**Your goal**
When you reproduce the data, keep every word exactly as it stands and leave the pictures out.

--- START ---

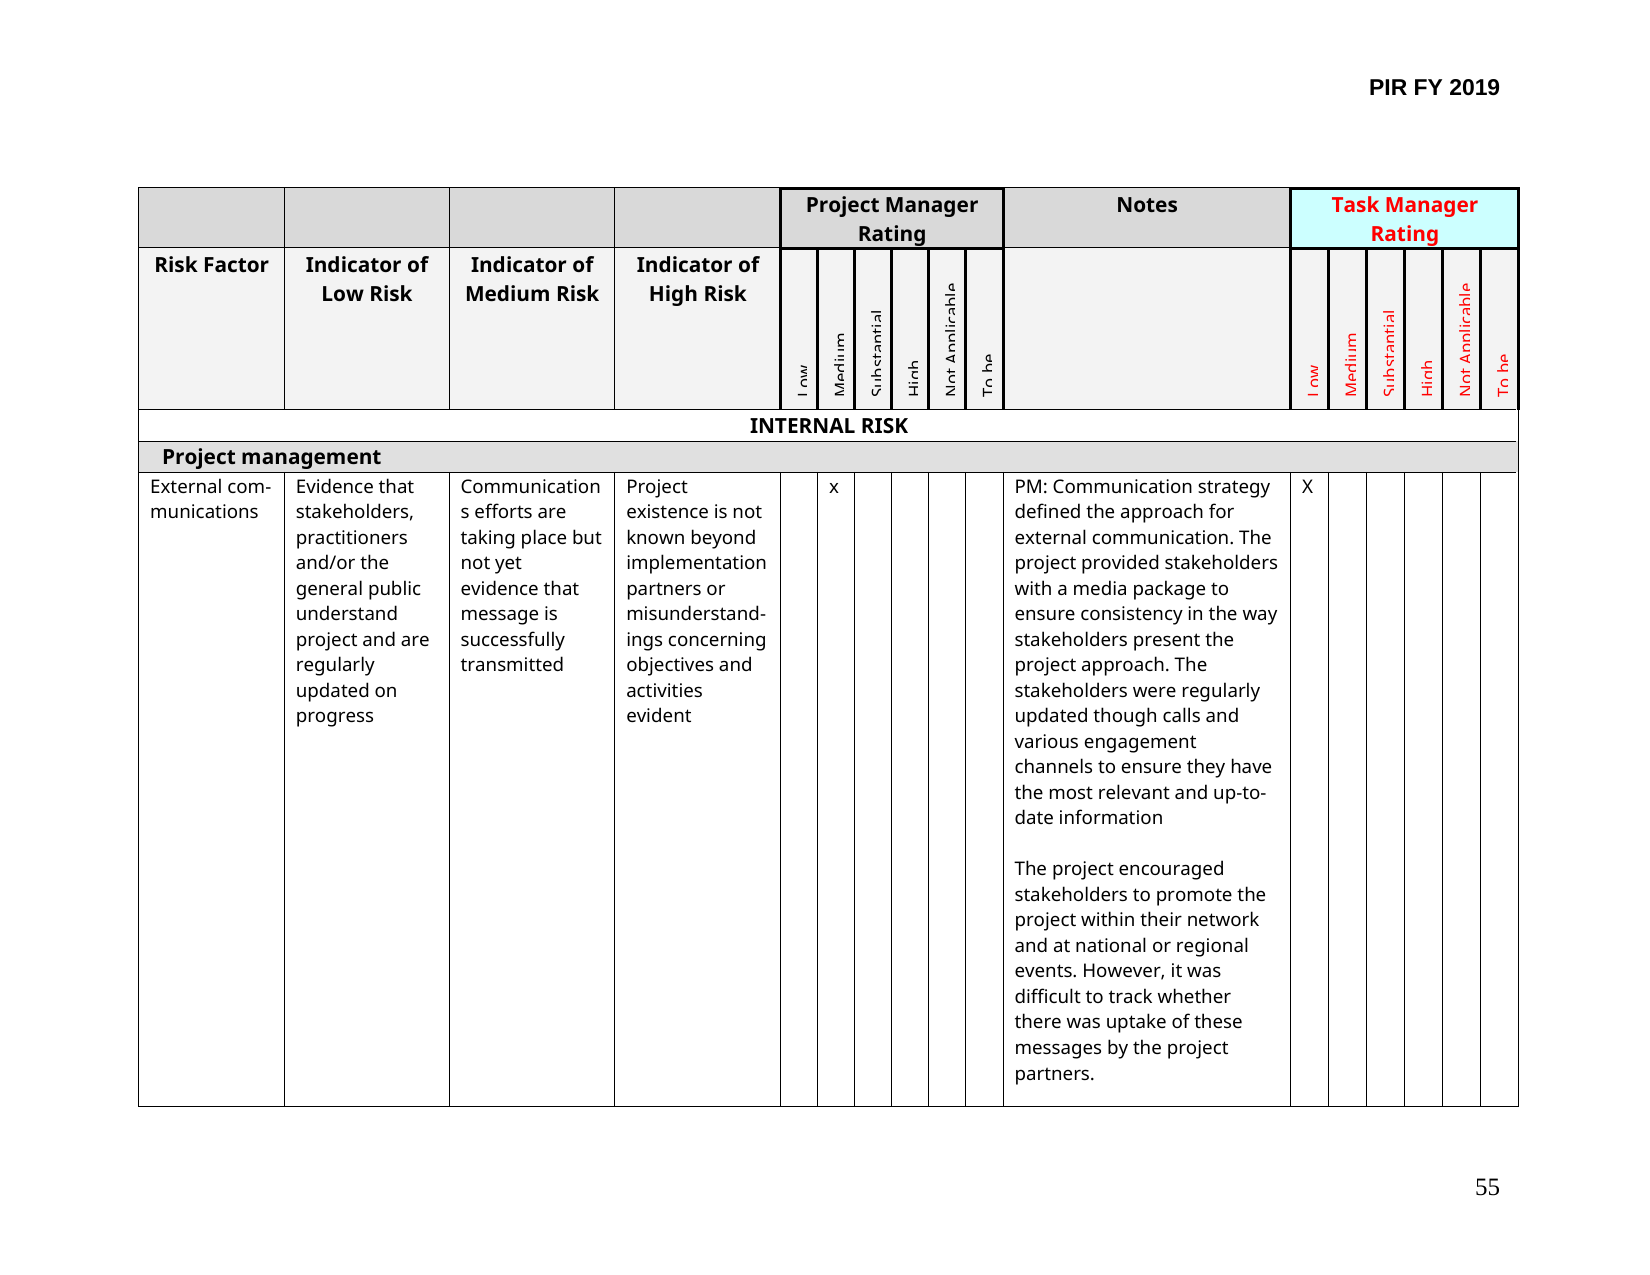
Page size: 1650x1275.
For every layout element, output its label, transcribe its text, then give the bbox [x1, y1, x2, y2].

table_header [285, 188, 449, 247]
table_cell [1481, 472, 1518, 1106]
table_cell To be determined [1482, 250, 1517, 409]
table_cell Communications efforts are taking place but not yet evidence that message is successfully transmitted [450, 473, 614, 1106]
table_cell Evidence that stakeholders, practitioners and/or the general public understand project and are regularly updated on progress [285, 473, 449, 1106]
table_cell Risk Factor [139, 248, 284, 409]
table_cell Not Applicable [930, 250, 964, 409]
table_header [615, 188, 779, 247]
table_cell [781, 473, 817, 1106]
table_cell [855, 473, 891, 1106]
table_cell Medium [1330, 250, 1365, 409]
table_header Project Manager Rating [782, 190, 1002, 247]
table_cell Low [1292, 250, 1327, 409]
table_header [139, 188, 284, 247]
table_cell [929, 473, 965, 1106]
table_cell [1367, 473, 1404, 1106]
table_cell INTERNAL RISK [139, 409, 1518, 441]
table_cell To be determined [967, 250, 1002, 409]
table_cell Indicator of Low Risk [285, 248, 449, 409]
table_cell [892, 473, 928, 1106]
table_header Task Manager Rating [1292, 190, 1517, 247]
table_cell [1329, 473, 1366, 1106]
table_cell External communications [139, 473, 284, 1106]
table_cell X [1291, 473, 1328, 1106]
table_cell Substantial [1368, 250, 1403, 409]
table_header Notes [1005, 188, 1289, 247]
table_cell Substantial [856, 250, 890, 409]
table_cell Medium [819, 250, 853, 409]
table_cell Project management [139, 441, 1518, 472]
table_cell Indicator of Medium Risk [450, 248, 614, 409]
table_cell PM: Communication strategy defined the approach for external communication. The project provided stakeholders with a media package to ensure consistency in the way stakeholders present the project approach. The stakeholders were regularly updated though calls and various engagement channels to ensure they have the most relevant and up-to-date information The project encouraged stakeholders to promote the project within their network and at national or regional events. However, it was difficult to track whether there was uptake of these messages by the project partners. [1004, 473, 1290, 1106]
table_cell [1405, 473, 1442, 1106]
table_cell [966, 473, 1003, 1106]
table_cell High [893, 250, 927, 409]
table_header [450, 188, 614, 247]
table_cell [1005, 248, 1289, 409]
table_cell Project existence is not known beyond implementation partners or misunderstandings concerning objectives and activities evident [615, 473, 780, 1106]
table_cell x [818, 473, 854, 1106]
table_cell High [1406, 250, 1441, 409]
table_cell Not Applicable [1444, 250, 1479, 409]
table_cell Indicator of High Risk [615, 248, 779, 409]
table_cell Low [782, 250, 816, 409]
table_cell [1443, 473, 1480, 1106]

--- END ---

**Exercise output**
Page size: 1650x1275.
For every layout element, output its label, transcribe its text, then give the bbox [x1, y1, x2, y2].

table_header [285, 188, 449, 247]
table_cell [1481, 472, 1518, 1106]
table_cell To be determined [1482, 250, 1517, 409]
table_cell Communications efforts are taking place but not yet evidence that message is successfully transmitted [450, 473, 614, 1106]
table_cell Evidence that stakeholders, practitioners and/or the general public understand project and are regularly updated on progress [285, 473, 449, 1106]
table_cell Risk Factor [139, 248, 284, 409]
table_cell Not Applicable [930, 250, 964, 409]
table_header [615, 188, 779, 247]
table_cell [781, 473, 817, 1106]
table_cell [855, 473, 891, 1106]
table_cell Medium [1330, 250, 1365, 409]
table_header Project Manager Rating [782, 190, 1002, 247]
table_cell Low [1292, 250, 1327, 409]
table_header [139, 188, 284, 247]
table_cell [929, 473, 965, 1106]
table_cell [1367, 473, 1404, 1106]
table_cell INTERNAL RISK [139, 409, 1518, 441]
table_cell To be determined [967, 250, 1002, 409]
table_cell Indicator of Low Risk [285, 248, 449, 409]
table_cell [892, 473, 928, 1106]
table_header Task Manager Rating [1292, 190, 1517, 247]
table_cell [1329, 473, 1366, 1106]
table_cell External communications [139, 473, 284, 1106]
table_cell X [1291, 473, 1328, 1106]
table_cell Substantial [1368, 250, 1403, 409]
table_header Notes [1005, 188, 1289, 247]
table_cell Substantial [856, 250, 890, 409]
table_cell Medium [819, 250, 853, 409]
table_cell Project management [139, 441, 1518, 472]
table_cell Indicator of Medium Risk [450, 248, 614, 409]
table_cell PM: Communication strategy defined the approach for external communication. The project provided stakeholders with a media package to ensure consistency in the way stakeholders present the project approach. The stakeholders were regularly updated though calls and various engagement channels to ensure they have the most relevant and up-to-date information The project encouraged stakeholders to promote the project within their network and at national or regional events. However, it was difficult to track whether there was uptake of these messages by the project partners. [1004, 473, 1290, 1106]
table_cell [1405, 473, 1442, 1106]
table_cell [966, 473, 1003, 1106]
table_cell High [893, 250, 927, 409]
table_header [450, 188, 614, 247]
table_cell [1005, 248, 1289, 409]
table_cell Project existence is not known beyond implementation partners or misunderstandings concerning objectives and activities evident [615, 473, 780, 1106]
table_cell x [818, 473, 854, 1106]
table_cell High [1406, 250, 1441, 409]
table_cell Not Applicable [1444, 250, 1479, 409]
table_cell Indicator of High Risk [615, 248, 779, 409]
table_cell Low [782, 250, 816, 409]
table_cell [1443, 473, 1480, 1106]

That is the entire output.